- A great time sink if you are a huge Disney and Pixar fan
- Story and pacing issues hold game back from greatness
I PERSONALLY started my journey into Kingdom Hearts III (KH3) with some hesitation. Here was a game that I last left off when I had completed my university education. That was more than 13 years ago, an eternity in gaming years.
In that time I did not bother playing the subsequent non-numbered games, so naturally I was afraid that I would be lost in the complex story. Unfortunately, my fears came true as I booted up KH3 for this review.
Before I could even step into the main story campaign itself I had to dive into numerous YouTube videos and even the built-in story recap feature in KH3 to bring myself up to speed.
Quite frankly, I was perturbed by the fact that I hardly touched my controller within my first 20 minutes of play.
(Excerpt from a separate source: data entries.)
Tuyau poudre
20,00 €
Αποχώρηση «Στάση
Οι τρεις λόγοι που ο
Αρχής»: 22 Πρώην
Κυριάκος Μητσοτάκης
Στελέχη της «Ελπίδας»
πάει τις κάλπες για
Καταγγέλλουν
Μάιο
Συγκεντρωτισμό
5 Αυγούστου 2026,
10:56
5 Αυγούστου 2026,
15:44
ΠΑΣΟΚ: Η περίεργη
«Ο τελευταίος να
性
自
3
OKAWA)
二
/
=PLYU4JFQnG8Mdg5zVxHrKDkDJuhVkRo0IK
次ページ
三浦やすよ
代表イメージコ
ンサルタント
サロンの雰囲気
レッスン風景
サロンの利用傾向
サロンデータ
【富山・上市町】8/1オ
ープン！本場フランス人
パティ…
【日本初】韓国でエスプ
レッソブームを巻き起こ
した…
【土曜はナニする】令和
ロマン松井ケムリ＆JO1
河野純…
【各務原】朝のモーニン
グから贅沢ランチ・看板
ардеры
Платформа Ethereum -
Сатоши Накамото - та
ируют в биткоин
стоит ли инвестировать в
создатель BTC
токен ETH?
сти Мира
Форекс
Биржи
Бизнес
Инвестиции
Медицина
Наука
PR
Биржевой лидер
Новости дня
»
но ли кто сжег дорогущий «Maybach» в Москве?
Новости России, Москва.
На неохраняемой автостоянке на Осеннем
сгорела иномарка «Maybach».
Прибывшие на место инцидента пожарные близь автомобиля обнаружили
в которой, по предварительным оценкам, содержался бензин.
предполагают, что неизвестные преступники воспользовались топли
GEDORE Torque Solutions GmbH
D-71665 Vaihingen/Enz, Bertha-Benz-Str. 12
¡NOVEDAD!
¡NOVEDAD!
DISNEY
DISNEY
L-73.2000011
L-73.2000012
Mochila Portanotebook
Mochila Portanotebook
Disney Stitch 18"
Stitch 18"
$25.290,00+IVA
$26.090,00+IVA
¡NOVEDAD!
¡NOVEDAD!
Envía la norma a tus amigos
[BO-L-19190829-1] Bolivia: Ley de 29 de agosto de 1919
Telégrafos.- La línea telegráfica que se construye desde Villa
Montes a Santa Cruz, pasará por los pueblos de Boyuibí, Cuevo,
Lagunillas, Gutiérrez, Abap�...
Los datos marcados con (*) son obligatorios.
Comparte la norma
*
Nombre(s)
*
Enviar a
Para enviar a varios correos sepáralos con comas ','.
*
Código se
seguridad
There is just so much story to go through that there are times when it felt like I was watching a movie with no control of my character.
This is made worse by the fact that KH3 uses a very old school save system from games made in 2006, where you can’t just save anywhere but need to find specific save points to actually save your game or risk losing all your progress.
I then embarked on my journey down the rabbit hole that is KH3 to find that it does indeed deliver on the promise of greatly enhanced graphics. I can safely say that in the numerous worlds I visited, everything looked like a perfect representation of the Disney or Pixar stories that I had grown to love.
Certainly, it was a treat to run around and explore the new worlds of KH3 while revisiting some old ones. For the most part KH3 takes players on a journey to favourite Pixar locales like it was checking off an imaginary checkbox. There are worlds from Frozen, Big Hero 6, Monsters Inc. and Toy Story to name a few.
It is such a pity that it is a real slog to get through the game as objectives are sometimes unclear. While I am not demanding a big magic arrow to point me to the next objective, the lack of a modern save system makes it a chore to explore the lush open environments.
Speaking of exploring, much of my time in the game was spent wandering around and battling enemies. The variety of things to do in combat slowly open up as you progress but it sure feels repetitive in the early stages.
I can appreciate the visual spectacle of battles, after all, previous games were running on older hardware and could never achieve the special effects found on KH3. But the special attack animations, while flashy, are very repetitive and after a while I wanted to skip all of them.
I really wish I could say I loved KH3 but that would be a lie. The overly complicated storyline makes this a tough sell for anyone who is jumping right into the game.
I wouldn’t say that one cannot find enjoyment in it. The Disney worlds are cool to explore and it is a real treat if you loved the movies and properties that they hail from. But the convoluted story that ties it all together is sadly boring.
On the whole, KH3 is a nice romp in the park for any hardcore Disneyphile and fan of Square Enix’s brand of games but it may not be enjoyable if you are not a fan of either.
Personally for me, KH3 is a game stuck in time with its spunky characters who believe that the power of friendship can overcome any obstacle. If only life were that simple but this game clearly does not resonate for me today, as it did so long ago.